RECORDS >>
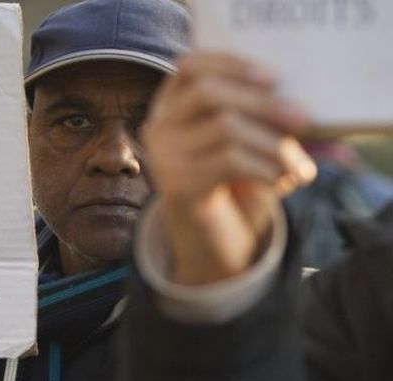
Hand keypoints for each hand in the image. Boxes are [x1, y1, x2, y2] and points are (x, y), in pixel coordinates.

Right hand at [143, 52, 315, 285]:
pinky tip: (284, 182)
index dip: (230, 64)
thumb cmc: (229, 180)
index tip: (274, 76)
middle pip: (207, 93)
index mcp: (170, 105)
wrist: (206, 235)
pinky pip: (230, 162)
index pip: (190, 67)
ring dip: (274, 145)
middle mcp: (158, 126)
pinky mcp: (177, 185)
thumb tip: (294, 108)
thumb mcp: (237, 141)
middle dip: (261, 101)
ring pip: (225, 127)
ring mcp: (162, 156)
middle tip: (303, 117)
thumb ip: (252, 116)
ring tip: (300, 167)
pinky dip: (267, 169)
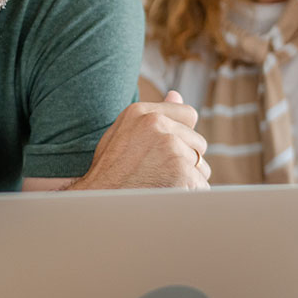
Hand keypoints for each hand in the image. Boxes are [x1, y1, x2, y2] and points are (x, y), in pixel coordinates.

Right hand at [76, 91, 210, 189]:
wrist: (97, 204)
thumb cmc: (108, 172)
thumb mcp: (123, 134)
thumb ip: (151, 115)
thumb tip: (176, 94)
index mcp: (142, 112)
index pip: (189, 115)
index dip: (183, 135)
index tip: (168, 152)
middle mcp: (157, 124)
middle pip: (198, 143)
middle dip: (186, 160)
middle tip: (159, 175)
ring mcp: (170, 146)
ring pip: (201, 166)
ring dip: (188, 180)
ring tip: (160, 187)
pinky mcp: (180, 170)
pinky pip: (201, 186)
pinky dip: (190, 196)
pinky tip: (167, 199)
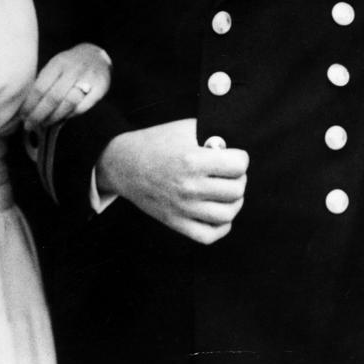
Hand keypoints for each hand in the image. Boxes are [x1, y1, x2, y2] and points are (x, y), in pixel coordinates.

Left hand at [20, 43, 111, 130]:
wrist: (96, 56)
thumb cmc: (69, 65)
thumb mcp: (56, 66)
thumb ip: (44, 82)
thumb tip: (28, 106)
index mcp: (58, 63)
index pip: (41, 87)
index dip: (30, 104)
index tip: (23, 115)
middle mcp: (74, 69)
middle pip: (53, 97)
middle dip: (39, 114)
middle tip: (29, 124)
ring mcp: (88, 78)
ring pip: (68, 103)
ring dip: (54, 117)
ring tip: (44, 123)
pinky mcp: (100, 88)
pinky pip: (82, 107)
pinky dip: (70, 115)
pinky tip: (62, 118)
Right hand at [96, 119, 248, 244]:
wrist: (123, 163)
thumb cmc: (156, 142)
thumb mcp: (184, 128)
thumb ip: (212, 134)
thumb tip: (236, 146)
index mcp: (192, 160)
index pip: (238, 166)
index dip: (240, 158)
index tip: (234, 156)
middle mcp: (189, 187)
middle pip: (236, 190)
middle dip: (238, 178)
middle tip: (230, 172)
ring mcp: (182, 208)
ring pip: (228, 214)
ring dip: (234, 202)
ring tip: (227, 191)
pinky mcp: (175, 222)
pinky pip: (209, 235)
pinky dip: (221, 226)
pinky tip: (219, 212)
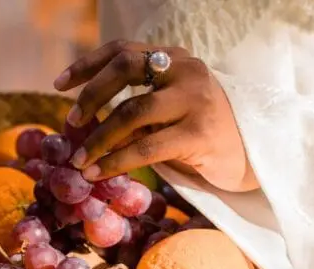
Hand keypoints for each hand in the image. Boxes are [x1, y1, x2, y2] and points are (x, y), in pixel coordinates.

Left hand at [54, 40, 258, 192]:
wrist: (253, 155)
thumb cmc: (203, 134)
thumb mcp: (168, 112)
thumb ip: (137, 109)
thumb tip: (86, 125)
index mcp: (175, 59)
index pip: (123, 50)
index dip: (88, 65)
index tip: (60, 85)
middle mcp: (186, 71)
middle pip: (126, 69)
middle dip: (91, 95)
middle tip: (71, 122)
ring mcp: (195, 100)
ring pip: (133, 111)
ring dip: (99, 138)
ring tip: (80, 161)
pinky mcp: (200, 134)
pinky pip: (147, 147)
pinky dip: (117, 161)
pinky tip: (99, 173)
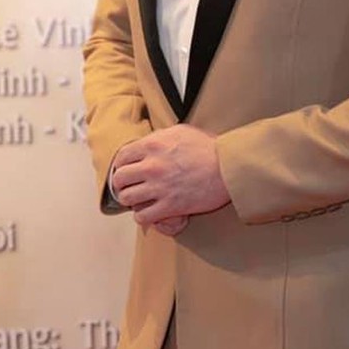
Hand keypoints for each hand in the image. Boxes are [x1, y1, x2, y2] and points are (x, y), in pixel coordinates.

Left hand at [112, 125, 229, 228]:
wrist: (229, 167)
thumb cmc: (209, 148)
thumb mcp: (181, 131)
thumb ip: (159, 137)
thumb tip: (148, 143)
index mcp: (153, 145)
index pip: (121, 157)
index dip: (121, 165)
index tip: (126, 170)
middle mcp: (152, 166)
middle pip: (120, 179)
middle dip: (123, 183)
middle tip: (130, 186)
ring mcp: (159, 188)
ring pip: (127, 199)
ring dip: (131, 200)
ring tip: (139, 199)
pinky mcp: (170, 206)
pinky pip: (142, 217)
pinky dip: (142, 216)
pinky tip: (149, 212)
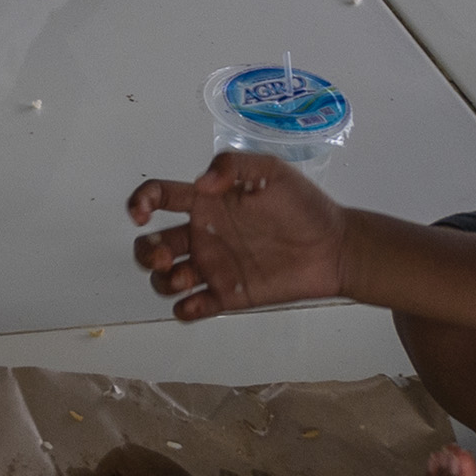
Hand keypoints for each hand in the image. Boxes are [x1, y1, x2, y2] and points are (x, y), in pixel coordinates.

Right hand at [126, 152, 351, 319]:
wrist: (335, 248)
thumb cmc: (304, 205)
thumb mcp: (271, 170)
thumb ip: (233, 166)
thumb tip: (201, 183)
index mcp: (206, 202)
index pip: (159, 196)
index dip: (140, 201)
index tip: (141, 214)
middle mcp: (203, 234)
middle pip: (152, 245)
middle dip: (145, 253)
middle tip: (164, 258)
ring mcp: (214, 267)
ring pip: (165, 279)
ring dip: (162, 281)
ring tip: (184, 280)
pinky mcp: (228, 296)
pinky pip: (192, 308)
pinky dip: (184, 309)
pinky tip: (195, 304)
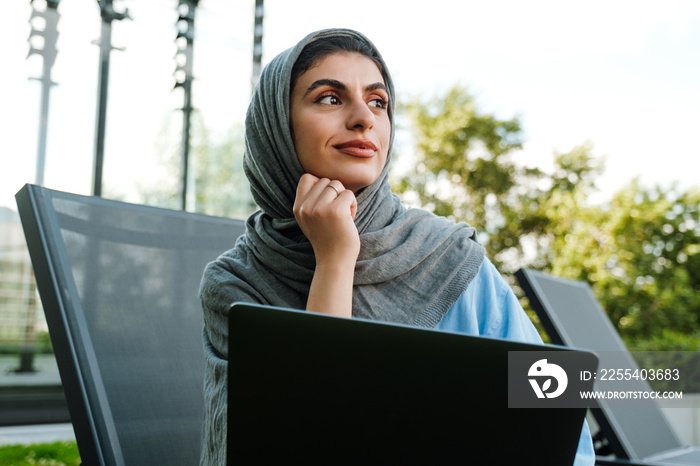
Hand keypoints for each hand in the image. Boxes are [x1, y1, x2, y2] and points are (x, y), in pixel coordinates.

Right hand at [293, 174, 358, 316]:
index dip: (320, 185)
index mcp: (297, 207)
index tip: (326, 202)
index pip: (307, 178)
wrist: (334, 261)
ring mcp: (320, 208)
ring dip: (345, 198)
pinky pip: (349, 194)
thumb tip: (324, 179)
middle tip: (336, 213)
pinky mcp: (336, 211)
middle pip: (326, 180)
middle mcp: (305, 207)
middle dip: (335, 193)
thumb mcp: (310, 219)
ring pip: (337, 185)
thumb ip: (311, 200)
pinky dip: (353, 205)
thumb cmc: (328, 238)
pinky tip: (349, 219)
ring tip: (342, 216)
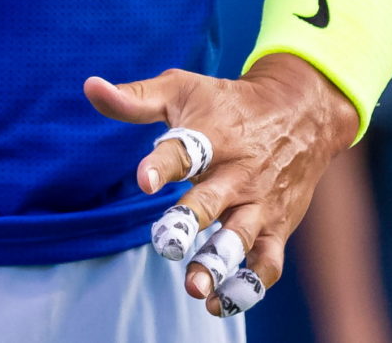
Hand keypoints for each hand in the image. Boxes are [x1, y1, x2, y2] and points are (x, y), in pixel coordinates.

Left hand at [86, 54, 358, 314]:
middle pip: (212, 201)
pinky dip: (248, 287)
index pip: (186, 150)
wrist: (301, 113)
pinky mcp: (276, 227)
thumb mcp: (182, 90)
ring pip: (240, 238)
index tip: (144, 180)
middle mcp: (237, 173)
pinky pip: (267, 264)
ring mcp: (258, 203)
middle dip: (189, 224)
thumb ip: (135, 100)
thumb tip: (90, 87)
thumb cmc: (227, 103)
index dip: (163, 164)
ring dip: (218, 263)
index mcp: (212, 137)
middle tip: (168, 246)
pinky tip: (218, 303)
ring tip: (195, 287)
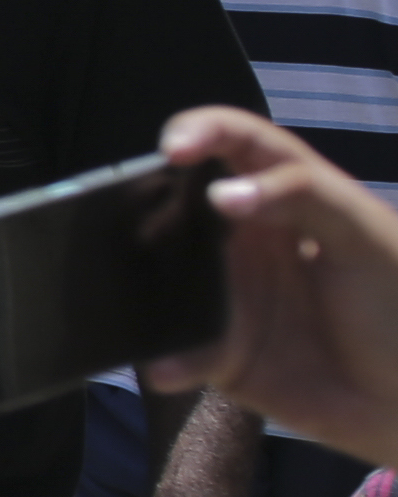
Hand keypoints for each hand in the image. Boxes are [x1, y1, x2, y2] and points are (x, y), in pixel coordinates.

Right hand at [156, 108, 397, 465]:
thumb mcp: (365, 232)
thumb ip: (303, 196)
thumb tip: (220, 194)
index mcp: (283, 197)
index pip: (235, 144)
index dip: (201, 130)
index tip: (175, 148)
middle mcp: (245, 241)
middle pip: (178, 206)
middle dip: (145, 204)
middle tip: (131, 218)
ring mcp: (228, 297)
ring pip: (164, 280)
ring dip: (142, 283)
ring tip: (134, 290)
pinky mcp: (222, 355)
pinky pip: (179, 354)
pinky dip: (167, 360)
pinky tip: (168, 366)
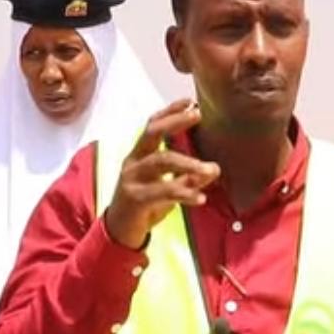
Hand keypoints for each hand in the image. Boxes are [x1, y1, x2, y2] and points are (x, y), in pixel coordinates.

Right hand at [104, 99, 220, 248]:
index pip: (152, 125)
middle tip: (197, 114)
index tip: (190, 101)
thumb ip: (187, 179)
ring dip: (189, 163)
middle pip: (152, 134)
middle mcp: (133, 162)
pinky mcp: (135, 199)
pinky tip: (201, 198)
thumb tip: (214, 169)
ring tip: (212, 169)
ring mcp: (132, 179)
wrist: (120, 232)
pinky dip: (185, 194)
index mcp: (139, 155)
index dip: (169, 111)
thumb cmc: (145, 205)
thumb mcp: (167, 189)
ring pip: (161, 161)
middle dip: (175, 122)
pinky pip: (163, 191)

WHAT YOU WILL DO >> Using the material above, return every line that holds the string "wrist".

ANSWER TO THE PROBLEM >>
wrist: (206, 235)
wrist: (97, 204)
wrist: (96, 56)
wrist: (123, 163)
wrist: (253, 155)
wrist: (229, 167)
wrist: (335, 248)
wrist: (334, 261)
wrist: (301, 113)
wrist: (120, 232)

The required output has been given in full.